Challenges we ran into
As we both live in different time-zones, we had to have discussions at the opposite ends of a day often late into the night or early in the morning and sometimes it was difficult to move forward with an idea as we had to wait ~12 hours to have a discussion.
While both of us are not new to the field of machine learning and deep neural networks, we did have a hard time deciphering some of the recent lliterature on single image super-resolution as a large portion of this field stems from classic image processing pipelines. This resulted in some delays during experimentation as most works assumed a fair bit of knowledge on the topic and thus we had to make guesses on experimental parameters such as whether to early or late fuse our frames and the tradeoffs between classical DeConvolution based upsampling that is used heavily in the image segmentation literature versus a fairly new sub-pixel convolution based approach. Fortunately, tensorflow’s state of the art and up to date modules gave us access to both.

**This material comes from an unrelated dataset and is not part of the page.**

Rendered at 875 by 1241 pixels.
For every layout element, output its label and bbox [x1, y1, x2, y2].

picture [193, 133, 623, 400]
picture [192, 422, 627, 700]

Accomplishments that we're proud of
Despite living in different time-zones we were able to collaborate on this project and make tangible progress on it. When we started toying around with the idea of Super resolution, we did not know much about the current state of the art methods to solve this problem and thus had to spend weeks just reading (and summarizing) papers from the most recent CVPR/ICCV/NeurIPS conference which often left us confused. But we braved through the literature review and settled on a combination of recent techniques which have shown to give reliable and perceptually sane super resolution results. Also, we are currently in the process of extending this method with a perceptual loss which makes it even harder to distinguish between a super-resoluted image and the original HighRes image.
For the interested reader here is a link to our notes on recent work in image Superresolution (WARNING! Not for the faint of heart!) https://hackmd.io/c/HJEN0RlFE/%2FEe8Qcr_dQdaH4-ihAIlVFA
What we learned
In our quest for understanding the field of video superresolution and making it work, we realized that most current methods only look at parts of the problem and there is a much larger scope in using a holistic approach. Streaming services such as Google’s own stadia and the youtube platform can directly benefit from the current advances in superresolution but only if we solve it on all ends - data, model and algorithm. Google is in a unique position as it has all the components to solve this problem at scale.
What's next for
Super Resolution On The Edge
- We are currently looking into training a larger and diverse video super resolution model on datasets such as the Youtube-8M video dataset
- tensorflow’s compression tools and the tensorflow.js toolkit will allows us to compress our model to a modest size and run it in real-time on resource-constrained devices such as mobile phones and ultrabooks.